Ringfort (Rath), Camp, Co. Kerry
Co. Kerry |
Ringforts
At the edge of the Dingle Peninsula, in the townland of Camp in County Kerry, there sits a ringfort, known in Irish as a rath, that has quietly outlasted almost everything built around it.
Ringforts are circular enclosures, typically defined by one or more earthen banks and ditches, that served as farmsteads and homesteads during the Early Medieval period, roughly between the fifth and twelfth centuries. Ireland has somewhere in the region of forty thousand of them, which makes them among the most common archaeological monuments in the country, yet each one carries its own particular relationship to the landscape it was built into, and the one at Camp is no exception.

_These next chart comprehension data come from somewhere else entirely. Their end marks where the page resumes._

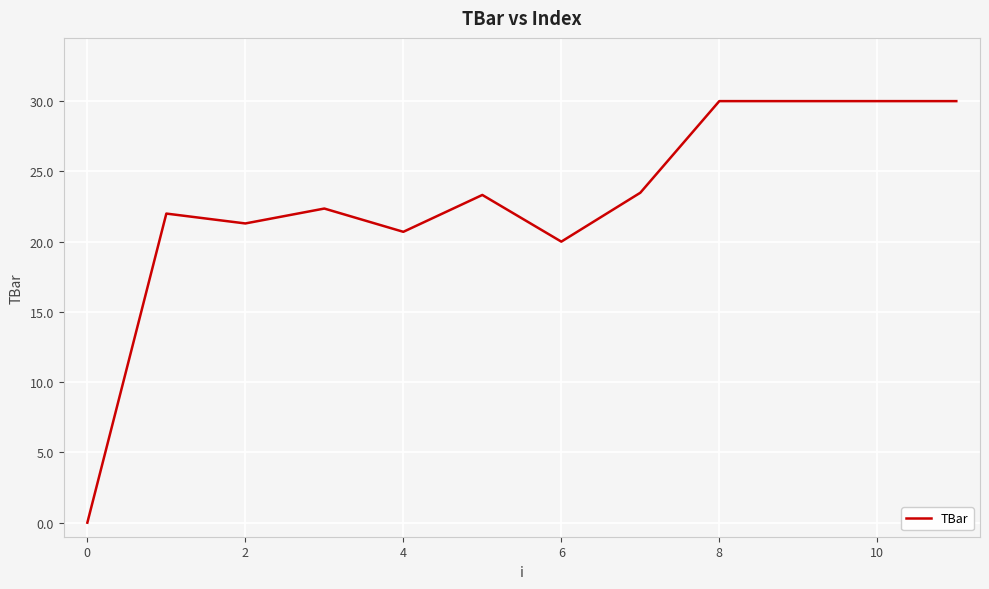

What is the greatest value displayed?

30.0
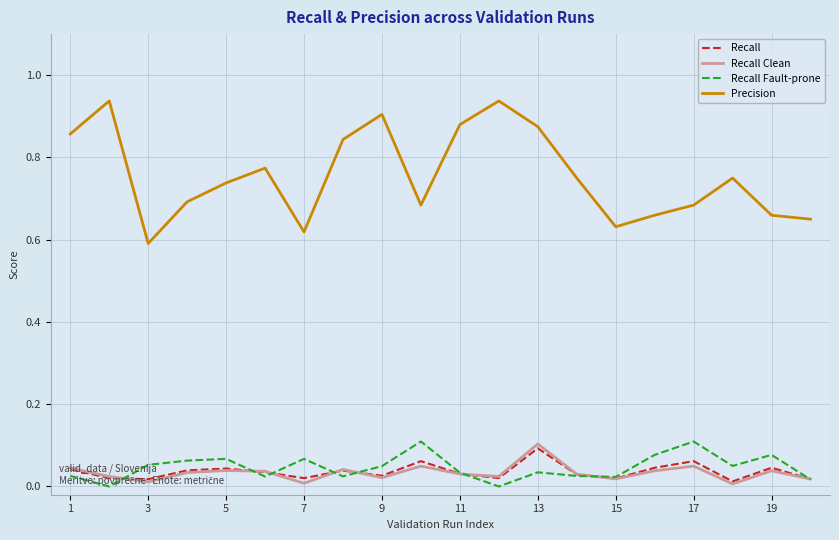

In Precision, how many points are lower than both neighbors (excluding endpoints)?

4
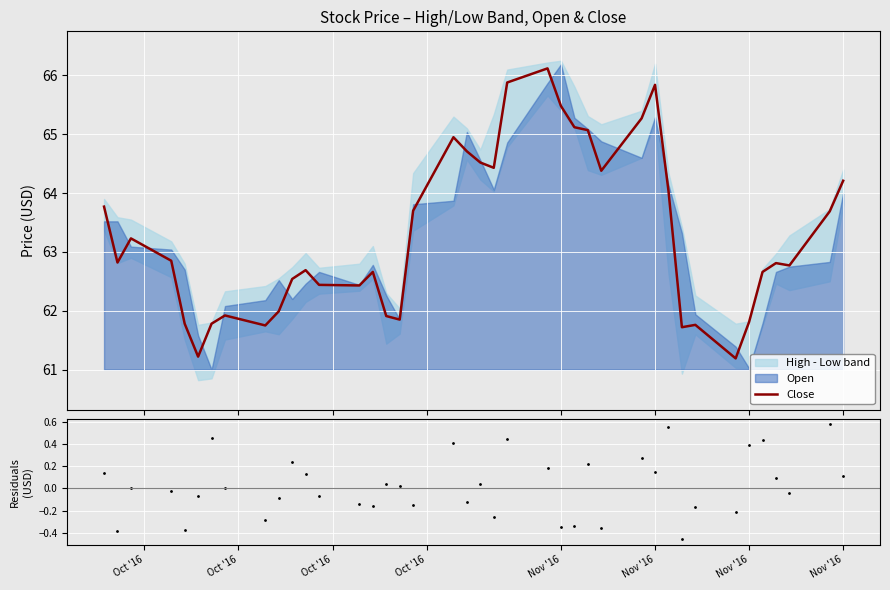

True or false: Close - Mid and Close cross at least once.

False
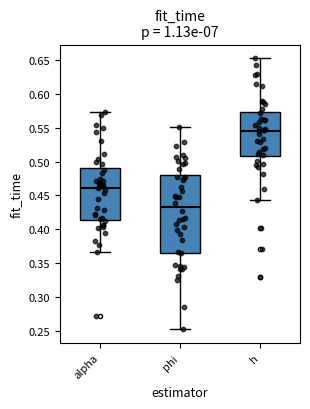

Which box has the lowest median line?

phi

The Dingle Peninsula has long been one of the more archaeologically dense parts of Ireland, a place where promontory forts, ogham stones, beehive huts, and early Christian sites are distributed across the same ground that later generations farmed and grazed without much ceremony. A rath in this setting would have functioned as the enclosed residence of a farming family of some local standing, the earthen bank providing a degree of security for livestock as much as for people. The village of Camp itself sits at the foot of the Slieve Mish mountains, where the peninsula begins to narrow toward Tralee Bay, and the broader territory has been continuously inhabited since prehistoric times.